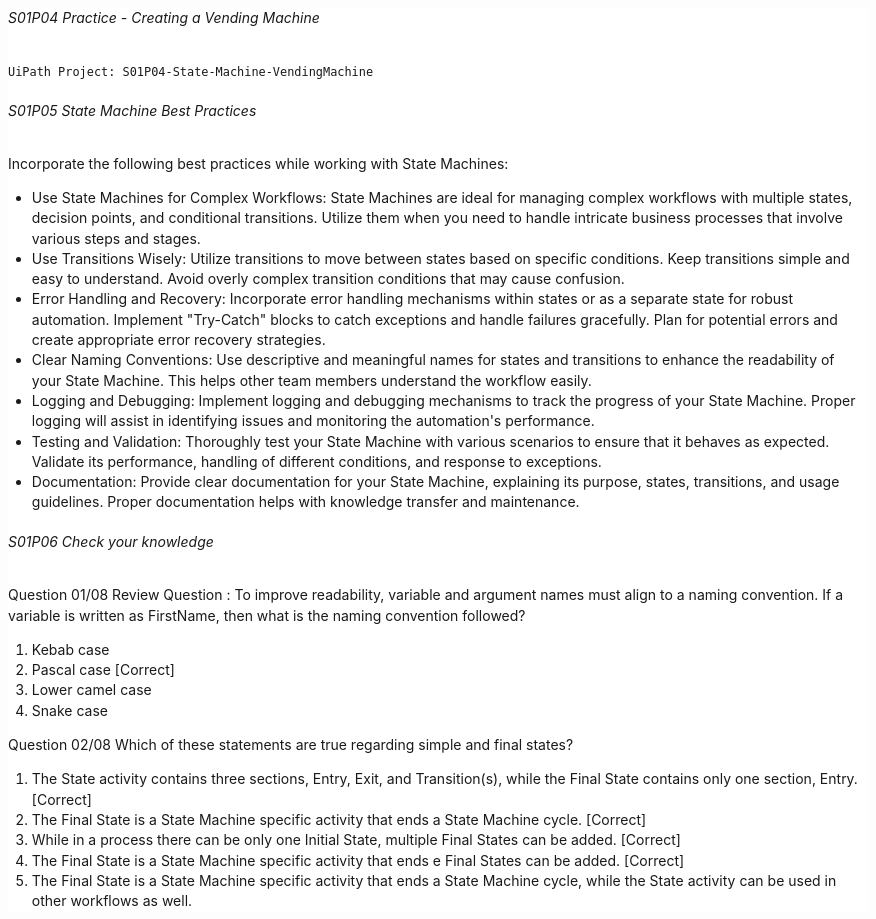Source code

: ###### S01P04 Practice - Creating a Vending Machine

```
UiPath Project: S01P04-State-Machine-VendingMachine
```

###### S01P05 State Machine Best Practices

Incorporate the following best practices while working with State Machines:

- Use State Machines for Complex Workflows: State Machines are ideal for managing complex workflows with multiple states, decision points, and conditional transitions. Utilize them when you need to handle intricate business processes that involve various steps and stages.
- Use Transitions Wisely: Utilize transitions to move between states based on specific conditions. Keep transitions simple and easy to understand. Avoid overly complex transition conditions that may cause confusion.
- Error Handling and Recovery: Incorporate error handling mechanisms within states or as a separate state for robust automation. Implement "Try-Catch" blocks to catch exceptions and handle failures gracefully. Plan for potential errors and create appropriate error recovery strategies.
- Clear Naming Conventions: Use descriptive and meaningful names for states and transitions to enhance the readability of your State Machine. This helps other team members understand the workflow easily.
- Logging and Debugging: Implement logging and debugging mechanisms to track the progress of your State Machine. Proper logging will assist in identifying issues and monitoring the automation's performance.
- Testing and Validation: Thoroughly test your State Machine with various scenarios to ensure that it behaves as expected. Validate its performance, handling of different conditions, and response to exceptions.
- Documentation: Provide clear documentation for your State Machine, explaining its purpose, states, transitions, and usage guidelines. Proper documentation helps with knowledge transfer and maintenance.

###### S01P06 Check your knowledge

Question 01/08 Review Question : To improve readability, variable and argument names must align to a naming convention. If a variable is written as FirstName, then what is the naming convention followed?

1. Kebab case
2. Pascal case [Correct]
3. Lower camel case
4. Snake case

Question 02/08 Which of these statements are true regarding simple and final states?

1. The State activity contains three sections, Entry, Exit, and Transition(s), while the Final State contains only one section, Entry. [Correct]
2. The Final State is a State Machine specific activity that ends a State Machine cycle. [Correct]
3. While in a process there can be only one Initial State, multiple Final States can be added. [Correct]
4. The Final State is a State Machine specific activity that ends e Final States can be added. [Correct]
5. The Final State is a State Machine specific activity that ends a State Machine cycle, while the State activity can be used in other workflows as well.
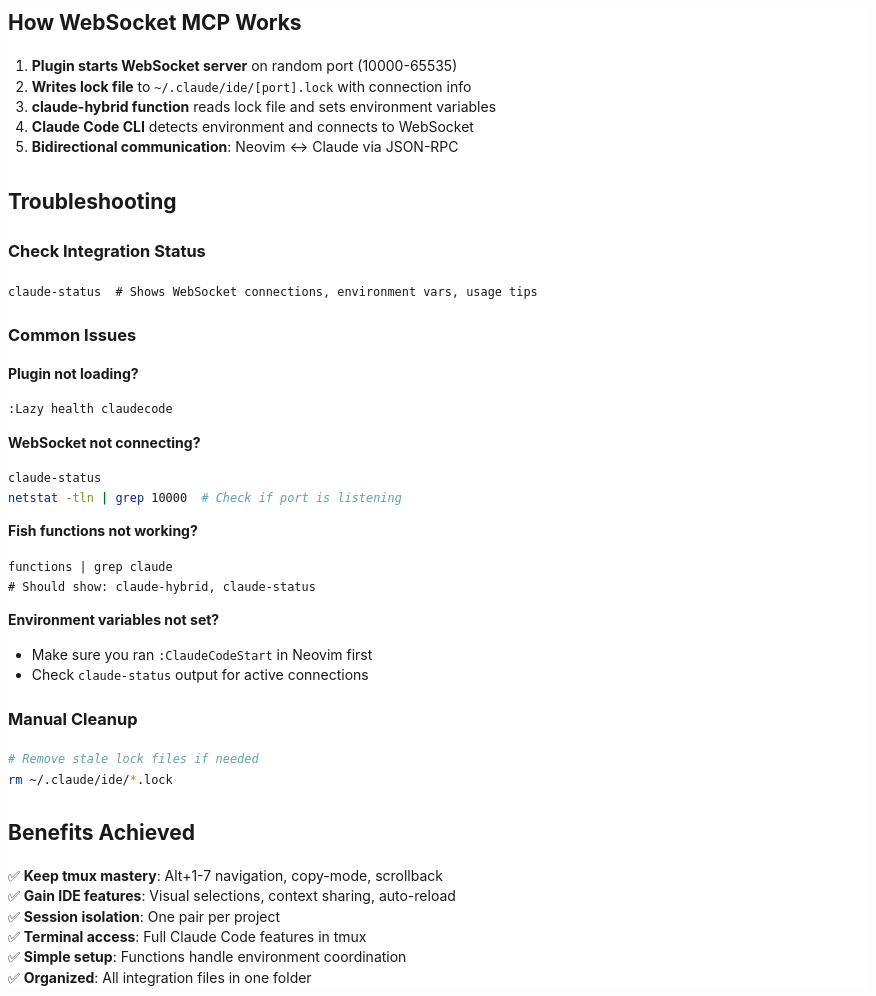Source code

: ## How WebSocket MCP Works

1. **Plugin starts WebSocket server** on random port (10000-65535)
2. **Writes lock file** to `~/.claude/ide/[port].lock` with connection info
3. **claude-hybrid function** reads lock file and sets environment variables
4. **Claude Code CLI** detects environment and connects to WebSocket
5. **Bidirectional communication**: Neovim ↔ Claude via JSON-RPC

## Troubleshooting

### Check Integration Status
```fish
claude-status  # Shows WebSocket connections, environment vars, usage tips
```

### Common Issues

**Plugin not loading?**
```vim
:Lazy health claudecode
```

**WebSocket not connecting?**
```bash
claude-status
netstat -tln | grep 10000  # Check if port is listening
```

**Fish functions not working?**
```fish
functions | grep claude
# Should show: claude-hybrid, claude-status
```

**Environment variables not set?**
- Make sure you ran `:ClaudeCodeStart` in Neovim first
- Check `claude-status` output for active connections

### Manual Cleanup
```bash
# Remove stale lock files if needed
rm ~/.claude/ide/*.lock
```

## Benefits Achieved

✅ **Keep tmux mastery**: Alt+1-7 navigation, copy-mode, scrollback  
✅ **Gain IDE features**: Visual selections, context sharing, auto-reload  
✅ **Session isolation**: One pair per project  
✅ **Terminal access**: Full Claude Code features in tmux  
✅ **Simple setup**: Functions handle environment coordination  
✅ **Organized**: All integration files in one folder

==*==

Directions for this task
Where a line of the records has the string "connections", return that line.

Solution to the exercise
claude-status  # Shows WebSocket connections, environment vars, usage tips
- Check `claude-status` output for active connections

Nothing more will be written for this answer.